If so, unconquered Attica and unconquered mountainous Arcadia must have spoken, in early times, "a barbarous language," and exchanged it for the Hellenic, though with the Hellenes they were, according to themselves, but slightly in contact. When we consider the pertinacity of parts of Wales, Ireland, and the western Highlands in clinging to Cymric and Gaelic, this theory of Herodotus seems highly improbable.

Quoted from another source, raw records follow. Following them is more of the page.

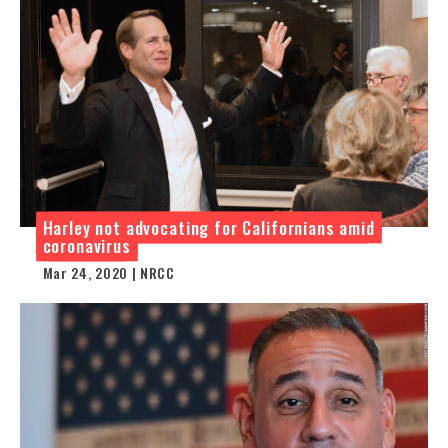
Harley not advocating for Californians amid
coronavirus
Mar 24, 2020 | NRCC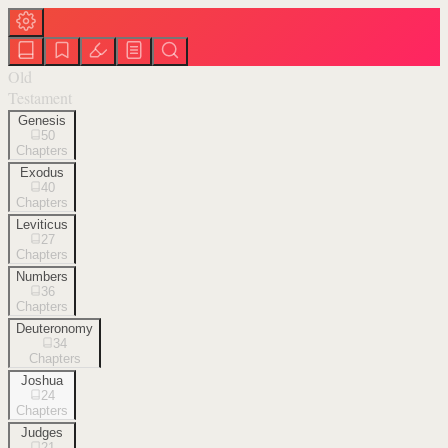
Old
Testament
Genesis
50
Chapters
Exodus
40
Chapters
Leviticus
27
Chapters
Numbers
36
Chapters
Deuteronomy
34
Chapters
Joshua
24
Chapters
Judges
21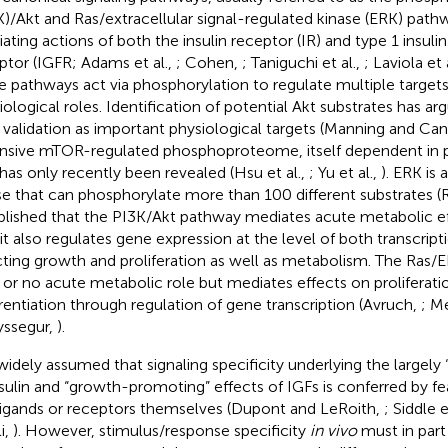
K)/Akt and Ras/extracellular signal-regulated kinase (ERK) pathw
ating actions of both the insulin receptor (IR) and type 1 insuli
ptor (IGFR; Adams et al.,
; Cohen,
; Taniguchi et al.,
; Laviola et 
e pathways act via phosphorylation to regulate multiple targets
iological roles. Identification of potential Akt substrates has ar
r validation as important physiological targets (Manning and Can
nsive mTOR-regulated phosphoproteome, itself dependent in pa
 has only recently been revealed (Hsu et al.,
; Yu et al.,
). ERK is
se that can phosphorylate more than 100 different substrates 
blished that the PI3K/Akt pathway mediates acute metabolic eff
 it also regulates gene expression at the level of both transcript
cting growth and proliferation as well as metabolism. The Ras
le or no acute metabolic role but mediates effects on proliferati
erentiation through regulation of gene transcription (Avruch,
; M
ssegur,
).
s widely assumed that signaling specificity underlying the largely
nsulin and “growth-promoting” effects of IGFs is conferred by fea
ligands or receptors themselves (Dupont and LeRoith,
; Siddle e
i,
). However, stimulus/response specificity
in vivo
must in part 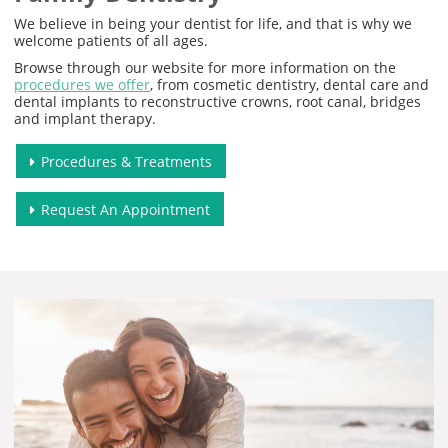
We believe in being your dentist for life, and that is why we
welcome patients of all ages.
Browse through our website for more information on the
procedures we offer
, from cosmetic dentistry, dental care and
dental implants to reconstructive crowns, root canal, bridges
and implant therapy.
Procedures & Treatments
Request An Appointment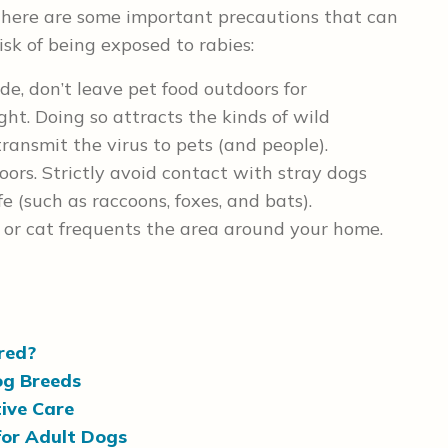
There are some important precautions that can
risk of being exposed to rabies:
de, don’t leave pet food outdoors for
ght. Doing so attracts the kinds of wild
ransmit the virus to pets (and people).
ors. Strictly avoid contact with stray dogs
e (such as raccoons, foxes, and bats).
g or cat frequents the area around your home.
ored?
og Breeds
ive Care
for Adult Dogs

Mr. Ridgeway, on the other hand, holding that the Achaeans were "a Celtic tribe" who passed from Epirus into Thessaly, concludes that their language was what the Hellenes of history would have called "barbarous"; that they adopted the speech, Greek, of the Pelasgians among whom they settled, and that the Homeric poems descend from the lays of Pelasgian minstrels, who sang in Greek of the exploits of Achaeans who were Celtic, but became merged in a Greek-speaking Pelasgic population (Early Age of Greece, vol. i. p. 648). If so, the minstrels had entirely absorbed the non-Pelasgian customs and ideas, absence of ghosts, and hero-worship, of pollution, and ritual purification, and human sacrifice, and the professed Olympian religion of their Achaean lords.

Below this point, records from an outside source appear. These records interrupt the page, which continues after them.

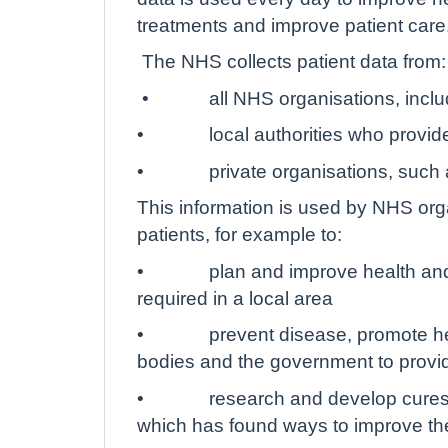
treatments and improve patient care
The NHS collects patient data from:
•
all NHS organisations, incl
•
local authorities who provid
•
private organisations, such
This information is used by NHS org
patients, for example to:
•
plan and improve health and
required in a local area
•
prevent disease, promote hea
bodies and the government to provi
•
research and develop cures 
which has found ways to improve th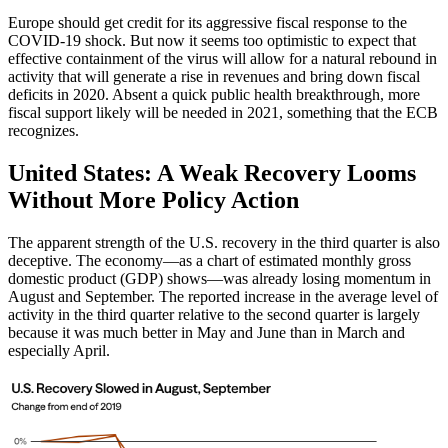
Europe should get credit for its aggressive fiscal response to the
COVID-19 shock. But now it seems too optimistic to expect that
effective containment of the virus will allow for a natural rebound in
activity that will generate a rise in revenues and bring down fiscal
deficits in 2020. Absent a quick public health breakthrough, more
fiscal support likely will be needed in 2021, something that the ECB
recognizes.
United States: A Weak Recovery Looms
Without More Policy Action
The apparent strength of the U.S. recovery in the third quarter is also
deceptive. The economy—as a chart of estimated monthly gross
domestic product (GDP) shows—was already losing momentum in
August and September. The reported increase in the average level of
activity in the third quarter relative to the second quarter is largely
because it was much better in May and June than in March and
especially April.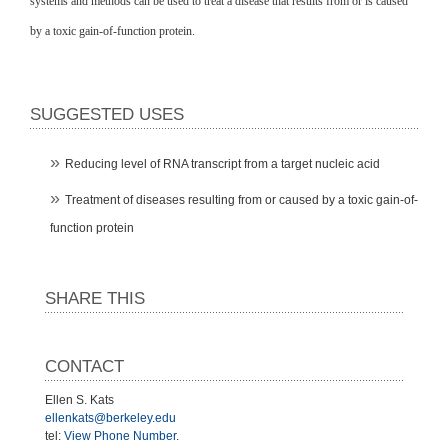
systems and methods can be used to treat a disease that results from or is caused
by a toxic gain-of-function protein.
SUGGESTED USES
Reducing level of RNA transcript from a target nucleic acid
Treatment of diseases resulting from or caused by a toxic gain-of-
function protein
SHARE THIS
CONTACT
Ellen S. Kats
ellenkats@berkeley.edu
tel:
View Phone Number
.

To the objection that, if Homer's poetic Pelasgian predecessors had the good Greek, no Pelasgians known to Herodotus spoke it, Mr. Ridgeway can reply that "the Greeks considered Phrygians and Thracians to be barbarous, though both spoke languages akin to Greek; so that, although Herodotus thought the languages of Scylace and Placia" (and of all cities which were, in fact, Pelasgian) "barbarous, this does not prove that it was not closely cognate to Greek" (Early Age of Greece, vol. i. p. 146).

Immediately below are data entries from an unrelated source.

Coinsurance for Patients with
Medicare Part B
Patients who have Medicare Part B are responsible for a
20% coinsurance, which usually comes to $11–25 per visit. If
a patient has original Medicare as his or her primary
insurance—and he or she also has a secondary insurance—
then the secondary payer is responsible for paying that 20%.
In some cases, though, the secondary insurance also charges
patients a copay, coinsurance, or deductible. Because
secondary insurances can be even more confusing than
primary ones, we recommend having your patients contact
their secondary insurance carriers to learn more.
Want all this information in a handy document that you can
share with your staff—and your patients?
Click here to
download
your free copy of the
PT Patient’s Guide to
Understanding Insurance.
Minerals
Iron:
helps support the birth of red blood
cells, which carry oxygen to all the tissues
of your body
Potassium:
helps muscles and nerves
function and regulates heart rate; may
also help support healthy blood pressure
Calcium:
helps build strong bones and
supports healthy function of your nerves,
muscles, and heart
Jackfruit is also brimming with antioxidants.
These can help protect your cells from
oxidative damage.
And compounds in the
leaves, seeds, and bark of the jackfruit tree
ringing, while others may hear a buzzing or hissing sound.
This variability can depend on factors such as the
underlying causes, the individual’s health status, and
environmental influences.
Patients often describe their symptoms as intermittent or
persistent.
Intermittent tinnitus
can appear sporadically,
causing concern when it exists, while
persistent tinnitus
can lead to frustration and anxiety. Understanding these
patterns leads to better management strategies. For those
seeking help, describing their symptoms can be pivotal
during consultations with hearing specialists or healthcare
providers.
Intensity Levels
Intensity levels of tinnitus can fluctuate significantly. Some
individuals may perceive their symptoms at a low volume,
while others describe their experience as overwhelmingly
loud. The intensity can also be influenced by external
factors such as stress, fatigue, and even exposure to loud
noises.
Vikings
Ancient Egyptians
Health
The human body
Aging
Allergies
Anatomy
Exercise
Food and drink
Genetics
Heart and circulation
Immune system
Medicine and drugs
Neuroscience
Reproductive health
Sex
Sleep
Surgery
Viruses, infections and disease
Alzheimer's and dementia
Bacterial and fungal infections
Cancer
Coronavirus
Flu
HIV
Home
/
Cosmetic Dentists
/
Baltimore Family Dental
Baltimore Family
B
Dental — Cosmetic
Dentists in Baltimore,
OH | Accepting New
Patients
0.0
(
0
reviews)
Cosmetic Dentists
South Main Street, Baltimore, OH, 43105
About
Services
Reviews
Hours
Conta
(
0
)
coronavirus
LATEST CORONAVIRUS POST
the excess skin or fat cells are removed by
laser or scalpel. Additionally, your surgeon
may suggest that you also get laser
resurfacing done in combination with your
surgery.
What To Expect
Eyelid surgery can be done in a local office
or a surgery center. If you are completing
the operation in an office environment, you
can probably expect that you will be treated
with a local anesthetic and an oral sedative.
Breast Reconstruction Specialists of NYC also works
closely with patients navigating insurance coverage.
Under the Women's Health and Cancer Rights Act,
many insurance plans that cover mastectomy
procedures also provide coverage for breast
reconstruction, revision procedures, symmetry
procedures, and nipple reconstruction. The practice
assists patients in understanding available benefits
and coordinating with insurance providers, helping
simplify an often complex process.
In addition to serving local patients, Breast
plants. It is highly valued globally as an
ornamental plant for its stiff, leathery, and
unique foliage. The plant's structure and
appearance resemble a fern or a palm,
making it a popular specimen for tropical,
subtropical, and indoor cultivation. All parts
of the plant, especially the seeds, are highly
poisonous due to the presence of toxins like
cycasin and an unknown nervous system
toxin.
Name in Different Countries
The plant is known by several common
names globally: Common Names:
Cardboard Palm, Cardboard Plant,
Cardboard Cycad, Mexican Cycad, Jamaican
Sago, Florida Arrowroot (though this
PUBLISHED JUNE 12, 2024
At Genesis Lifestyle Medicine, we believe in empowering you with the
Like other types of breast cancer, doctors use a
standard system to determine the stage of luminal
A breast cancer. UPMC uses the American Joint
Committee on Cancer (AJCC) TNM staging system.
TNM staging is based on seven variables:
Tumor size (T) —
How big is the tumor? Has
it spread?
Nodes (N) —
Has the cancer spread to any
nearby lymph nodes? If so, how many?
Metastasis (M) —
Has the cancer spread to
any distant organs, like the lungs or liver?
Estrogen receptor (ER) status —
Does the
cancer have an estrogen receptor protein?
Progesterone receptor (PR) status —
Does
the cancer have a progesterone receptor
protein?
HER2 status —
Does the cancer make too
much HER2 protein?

Yes, but why had the language of the Pelasgian minstrels of the Achaean lords, which was excellent Greek, become in the time of Herodotus the language which, to him, was barbarous? I understand Mr. Ridgeway to answer this question by saying that "there is no difficulty in supposing that certain Pelasgians long settled in Etruria, whither they had come from Thessaly, may have again emigrated" (out of Etruria) "from some external or internal cause, and settled in various spots around the Aegean, some of them going to Athens, and later to Lemnos." See Herodotus, ii. 50, 51, for Pelasgians who, when the Athenians "were just beginning to count as Hellenes," settled for a while in Attica. For this fact Herodotus cites Hecataeus. These new-come Pelasgians were unruly, and were banished to Lemnos (Hdt. vi. 137). They later came back to raid Brauron in Attica (Hdt. vi. 138). Let these much-wandering Pelasgians return to Thrace, or, at least, let the Pelasgians whom Herodotus knew in Thrace (and all Pelasgians wherever he knew them) have strolled from Thessaly to Etruria in Italy, and back again to the Aegean, and north to Thrace, and it is certain that their original language, Greek (like jour as derived from dies), must have been diablement changé en route, and quite unrecognisable as Greek by Herodotus (see Ridgeway, vol. i. pp. 144-146, and p. 244; also "Who were the Romans?" Proceedings of the British Academy, vol. iii.).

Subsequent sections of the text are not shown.